Set down the data below without change, skipping the pictures it holds.

Pose estimation data:
--- START ---
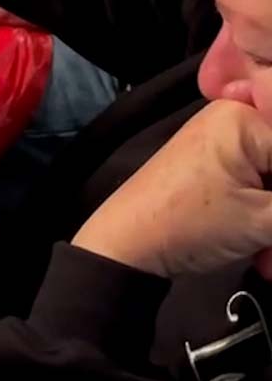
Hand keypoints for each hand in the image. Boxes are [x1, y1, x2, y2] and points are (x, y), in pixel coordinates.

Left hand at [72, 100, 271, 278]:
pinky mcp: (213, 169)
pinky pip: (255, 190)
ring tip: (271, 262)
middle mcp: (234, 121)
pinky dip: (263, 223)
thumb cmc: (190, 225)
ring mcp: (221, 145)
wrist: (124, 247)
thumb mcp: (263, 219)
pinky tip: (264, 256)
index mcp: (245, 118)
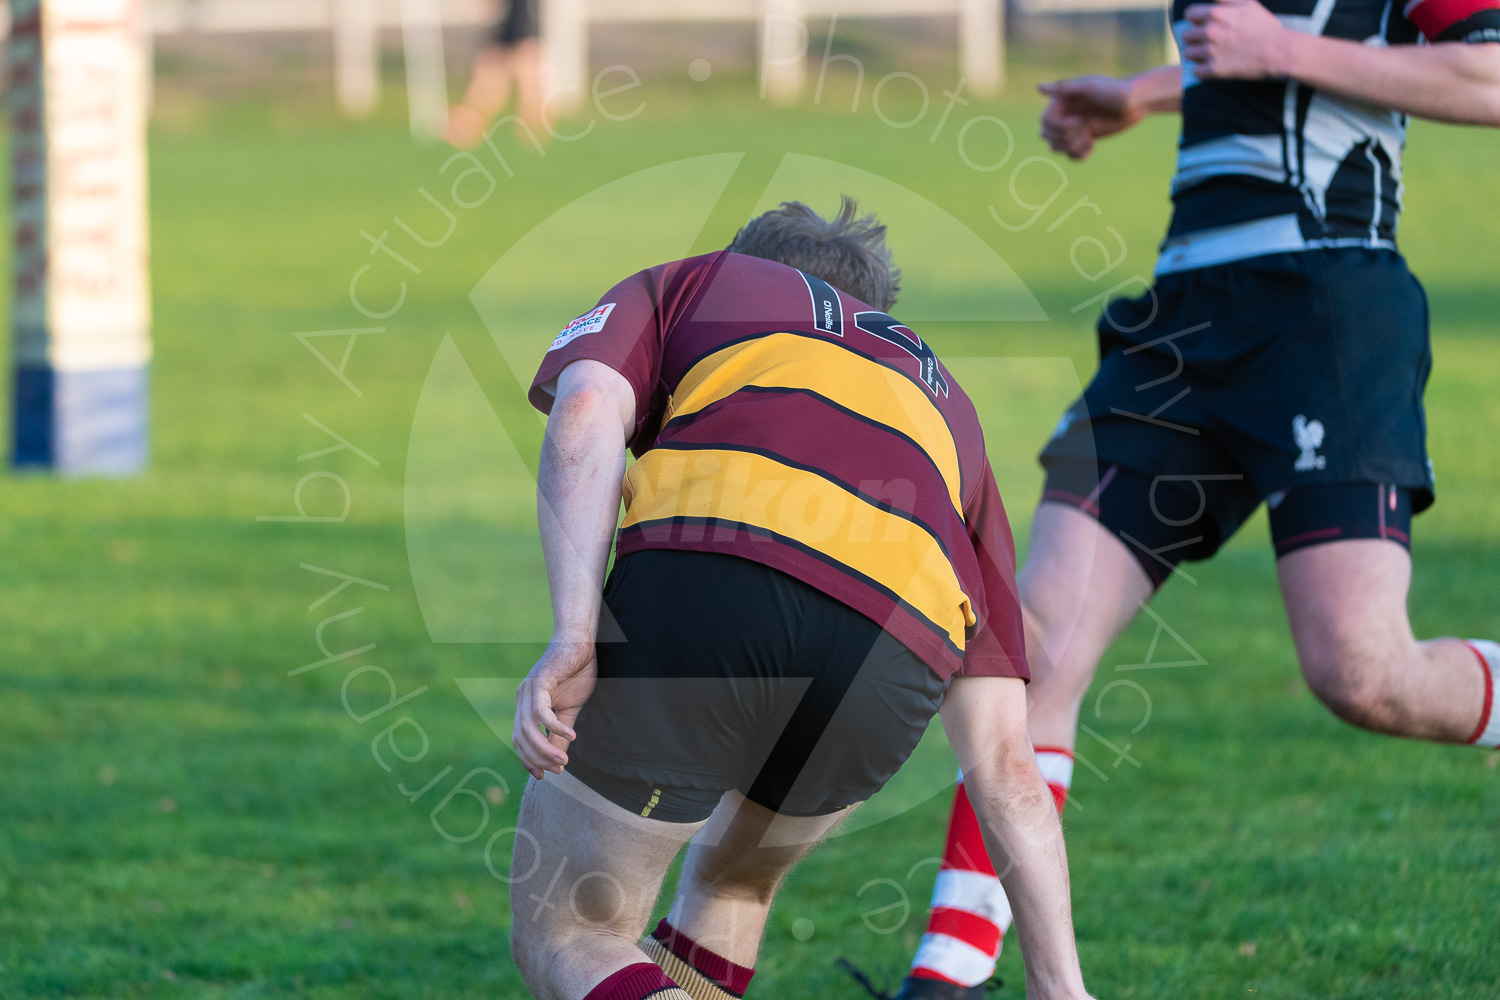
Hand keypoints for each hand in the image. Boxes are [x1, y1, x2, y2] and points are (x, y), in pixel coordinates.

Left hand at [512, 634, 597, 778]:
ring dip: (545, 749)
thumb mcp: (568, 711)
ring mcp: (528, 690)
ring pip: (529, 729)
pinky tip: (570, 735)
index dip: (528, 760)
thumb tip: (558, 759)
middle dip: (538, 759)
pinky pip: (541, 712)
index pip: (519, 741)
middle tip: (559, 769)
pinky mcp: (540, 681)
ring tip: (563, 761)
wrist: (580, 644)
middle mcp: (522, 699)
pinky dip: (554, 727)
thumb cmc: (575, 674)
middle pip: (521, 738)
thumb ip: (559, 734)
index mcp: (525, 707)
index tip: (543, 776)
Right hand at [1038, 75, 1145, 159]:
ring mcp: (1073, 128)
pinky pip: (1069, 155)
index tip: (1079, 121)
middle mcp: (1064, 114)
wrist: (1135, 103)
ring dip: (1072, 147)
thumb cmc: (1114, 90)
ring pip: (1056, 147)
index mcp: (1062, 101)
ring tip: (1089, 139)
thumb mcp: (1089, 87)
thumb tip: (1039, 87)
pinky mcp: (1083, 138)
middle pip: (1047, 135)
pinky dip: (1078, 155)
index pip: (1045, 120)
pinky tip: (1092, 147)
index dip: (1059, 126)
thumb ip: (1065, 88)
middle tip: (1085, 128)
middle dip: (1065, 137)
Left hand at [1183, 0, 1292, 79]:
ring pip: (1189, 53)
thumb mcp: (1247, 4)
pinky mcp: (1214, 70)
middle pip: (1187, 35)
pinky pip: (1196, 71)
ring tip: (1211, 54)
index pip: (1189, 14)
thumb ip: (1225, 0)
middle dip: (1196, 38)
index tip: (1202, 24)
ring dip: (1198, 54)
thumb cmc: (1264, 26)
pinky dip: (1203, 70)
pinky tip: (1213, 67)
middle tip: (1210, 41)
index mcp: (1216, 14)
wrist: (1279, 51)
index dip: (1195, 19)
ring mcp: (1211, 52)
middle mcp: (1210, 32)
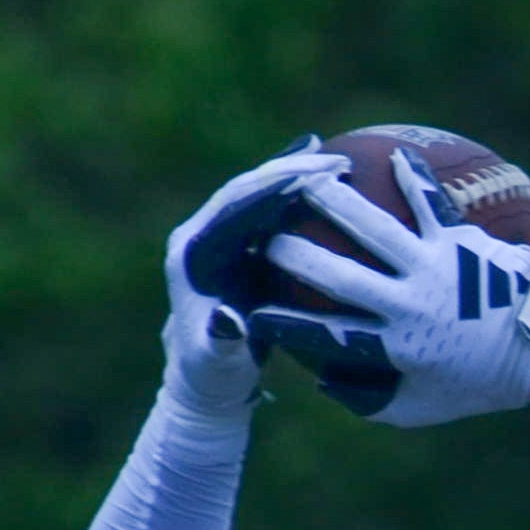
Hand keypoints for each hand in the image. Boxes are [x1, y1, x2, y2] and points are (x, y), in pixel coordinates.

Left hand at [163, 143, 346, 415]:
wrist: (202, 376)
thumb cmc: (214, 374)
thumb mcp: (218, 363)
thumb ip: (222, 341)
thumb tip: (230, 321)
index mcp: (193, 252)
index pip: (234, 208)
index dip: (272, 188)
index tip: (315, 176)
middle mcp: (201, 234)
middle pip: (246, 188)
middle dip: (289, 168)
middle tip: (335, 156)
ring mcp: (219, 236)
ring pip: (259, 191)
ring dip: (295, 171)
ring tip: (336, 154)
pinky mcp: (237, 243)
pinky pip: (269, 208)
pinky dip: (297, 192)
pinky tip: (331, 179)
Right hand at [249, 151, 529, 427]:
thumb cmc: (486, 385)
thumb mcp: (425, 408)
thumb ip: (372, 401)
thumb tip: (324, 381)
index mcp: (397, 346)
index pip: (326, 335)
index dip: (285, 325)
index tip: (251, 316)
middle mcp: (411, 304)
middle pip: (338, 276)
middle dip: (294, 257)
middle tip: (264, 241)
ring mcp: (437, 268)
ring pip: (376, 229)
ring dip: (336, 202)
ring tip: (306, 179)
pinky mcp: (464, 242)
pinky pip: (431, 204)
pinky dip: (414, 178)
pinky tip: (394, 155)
--- END ---
Answer for this exercise:
Hand keypoints for each hand in the image. Boxes are [x1, y1, x2, y2] and points are (x, y), in pixel coordinates.

Left hand at [72, 100, 271, 278]:
pinky mcp: (213, 169)
pinky pip: (255, 190)
ring tip: (271, 262)
middle mcp: (234, 121)
pinky dip: (263, 223)
thumb cmc: (190, 225)
ring mcp: (221, 145)
wrist: (124, 247)
thumb mcp: (263, 219)
pinky tip: (264, 256)
index mcp: (245, 118)
Hand keypoints for each hand in the image. Boxes are [x1, y1, x2, y2] and points are (x, y), in pixel coordinates.

Left hand at [512, 634, 597, 778]:
ring dip: (545, 749)
thumb mcp: (568, 711)
ring mcp: (528, 690)
ring pip: (529, 729)
pinky tip: (570, 735)
index dip: (528, 760)
thumb tip: (558, 759)
middle dip: (538, 759)
pinky pip: (541, 712)
index pip: (519, 741)
middle tip: (559, 769)
pinky mcp: (540, 681)
ring tip: (563, 761)
wrist: (580, 644)
middle mcp: (522, 699)
pinky dip: (554, 727)
thumb cmc: (575, 674)
middle pip: (521, 738)
thumb ip: (559, 734)
index mcp: (525, 707)
index tip: (543, 776)
Right hand at [1038, 75, 1145, 159]:
ring mcp: (1073, 128)
pinky pip: (1069, 155)
index tip: (1079, 121)
middle mcp: (1064, 114)
wrist: (1135, 103)
ring dip: (1072, 147)
thumb cmc: (1114, 90)
ring pip: (1056, 147)
index mcp: (1062, 101)
ring tip: (1089, 139)
thumb mcp: (1089, 87)
thumb tip: (1039, 87)
pinky mcp: (1083, 138)
middle pip: (1047, 135)
pinky dip: (1078, 155)
index pip: (1045, 120)
pinky tip: (1092, 147)
index dip: (1059, 126)
thumb ip: (1065, 88)
middle tip: (1085, 128)
middle dip: (1065, 137)
Left hand at [1183, 0, 1292, 79]:
ring pip: (1189, 53)
thumb mcp: (1247, 4)
pinky mcp: (1214, 70)
middle pip: (1187, 35)
pinky pip: (1196, 71)
ring tip: (1211, 54)
index pip: (1189, 14)
thumb ip: (1225, 0)
middle dip: (1196, 38)
index tip: (1202, 24)
ring dip: (1198, 54)
thumb cmc: (1264, 26)
pinky dip: (1203, 70)
pinky tip: (1213, 67)
middle tip: (1210, 41)
index mcp: (1216, 14)
wrist: (1279, 51)
index dip: (1195, 19)
ring mcp: (1211, 52)
middle mcp: (1210, 32)
Hand keypoints for each hand in the image. Boxes are [x1, y1, x2, y2] and points are (x, y), in pixel coordinates.

Left hand at [163, 143, 346, 415]:
wrist: (202, 376)
thumb cmc: (214, 374)
thumb mcp: (218, 363)
thumb ip: (222, 341)
thumb tip: (230, 321)
index mcp: (193, 252)
index pip: (234, 208)
index dip: (272, 188)
index tip: (315, 176)
middle mcp: (201, 234)
middle pip: (246, 188)
middle dip: (289, 168)
middle tip: (335, 156)
ring mcp: (219, 236)
ring pip: (259, 191)
ring dip: (295, 171)
ring tip: (336, 154)
pinky mcp: (237, 243)
pinky pip: (269, 208)
pinky dip: (297, 192)
pinky tip: (331, 179)
Right hand at [249, 151, 529, 427]:
thumb cmc: (486, 385)
thumb mcp: (425, 408)
thumb ip: (372, 401)
thumb tip: (324, 381)
index mcp: (397, 346)
index pip: (326, 335)
index dip: (285, 325)
index tip: (251, 316)
middle mcp: (411, 304)
middle pip: (338, 276)
middle dip: (294, 257)
middle tip: (264, 241)
ring mcp: (437, 268)
ring pip: (376, 229)
ring dip: (336, 202)
ring tip: (306, 179)
pinky mcp: (464, 242)
pinky pip: (431, 204)
pinky dip: (414, 178)
pinky tip: (394, 155)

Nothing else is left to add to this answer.